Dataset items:
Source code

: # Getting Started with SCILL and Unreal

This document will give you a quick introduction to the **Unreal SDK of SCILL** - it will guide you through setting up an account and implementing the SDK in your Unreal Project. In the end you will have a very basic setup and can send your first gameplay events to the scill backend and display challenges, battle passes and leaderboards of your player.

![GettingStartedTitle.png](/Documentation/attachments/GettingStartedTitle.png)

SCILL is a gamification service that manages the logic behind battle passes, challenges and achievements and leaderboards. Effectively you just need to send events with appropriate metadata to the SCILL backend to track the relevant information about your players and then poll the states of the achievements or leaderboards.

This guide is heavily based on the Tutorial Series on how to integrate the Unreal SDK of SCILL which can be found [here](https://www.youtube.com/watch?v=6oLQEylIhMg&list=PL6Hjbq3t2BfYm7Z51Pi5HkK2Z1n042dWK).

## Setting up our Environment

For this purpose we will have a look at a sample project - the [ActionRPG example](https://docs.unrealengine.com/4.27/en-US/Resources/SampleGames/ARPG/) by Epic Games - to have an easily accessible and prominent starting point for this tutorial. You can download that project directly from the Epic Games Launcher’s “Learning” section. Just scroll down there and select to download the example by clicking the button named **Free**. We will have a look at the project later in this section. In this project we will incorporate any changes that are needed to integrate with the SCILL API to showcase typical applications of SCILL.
--
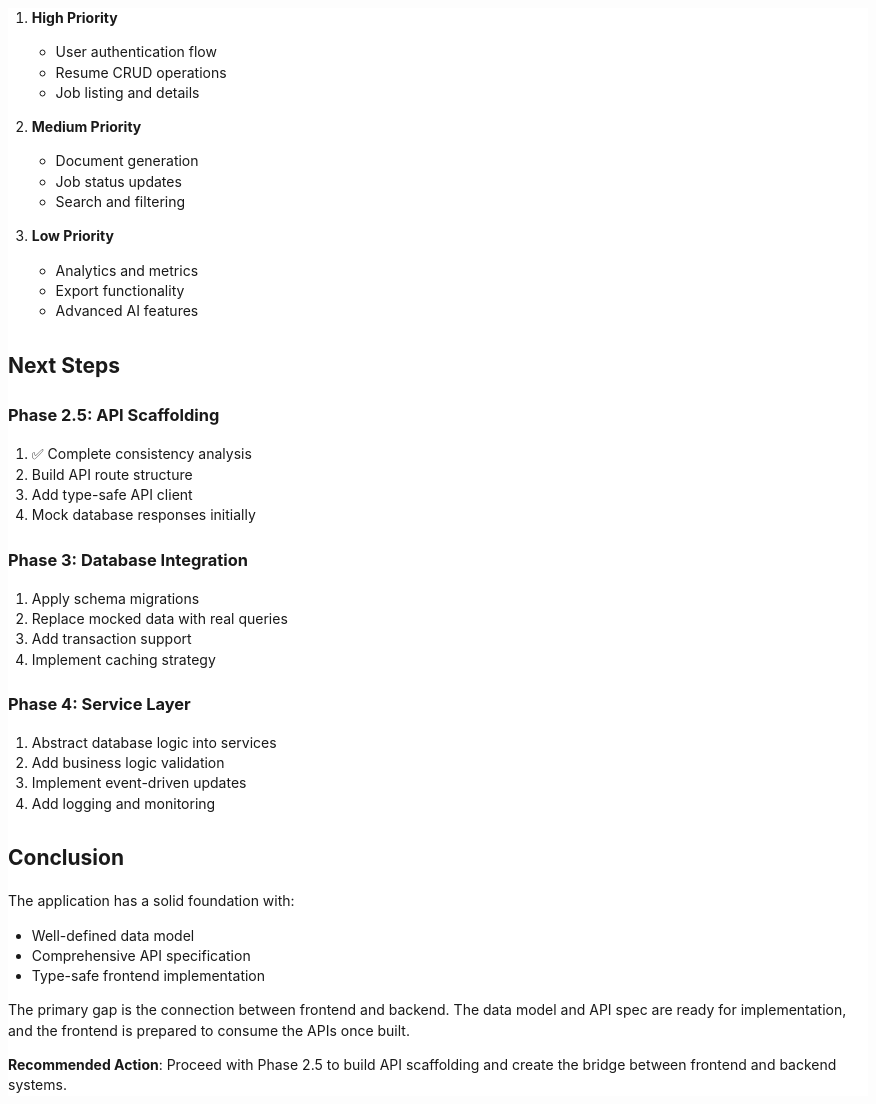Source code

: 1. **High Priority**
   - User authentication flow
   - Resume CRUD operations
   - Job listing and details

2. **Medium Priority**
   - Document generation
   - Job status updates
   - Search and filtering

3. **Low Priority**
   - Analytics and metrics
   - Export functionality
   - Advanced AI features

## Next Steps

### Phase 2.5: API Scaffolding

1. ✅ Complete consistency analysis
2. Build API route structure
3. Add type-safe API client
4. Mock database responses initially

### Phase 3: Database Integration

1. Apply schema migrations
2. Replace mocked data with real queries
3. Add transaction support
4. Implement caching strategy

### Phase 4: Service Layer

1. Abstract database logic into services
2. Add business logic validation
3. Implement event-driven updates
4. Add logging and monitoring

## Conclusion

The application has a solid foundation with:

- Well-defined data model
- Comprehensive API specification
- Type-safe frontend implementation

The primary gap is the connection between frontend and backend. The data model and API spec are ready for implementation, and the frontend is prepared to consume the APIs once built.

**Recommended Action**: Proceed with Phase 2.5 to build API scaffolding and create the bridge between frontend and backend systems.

#### To do:
Looking at the entries above, can you reproduce exactly the lines from the one that holds "2. Add business logic validation" through the one that holds "and backend systems.", and only those?

#### Exercise output:
2. Add business logic validation
3. Implement event-driven updates
4. Add logging and monitoring

## Conclusion

The application has a solid foundation with:

- Well-defined data model
- Comprehensive API specification
- Type-safe frontend implementation

The primary gap is the connection between frontend and backend. The data model and API spec are ready for implementation, and the frontend is prepared to consume the APIs once built.

**Recommended Action**: Proceed with Phase 2.5 to build API scaffolding and create the bridge between frontend and backend systems.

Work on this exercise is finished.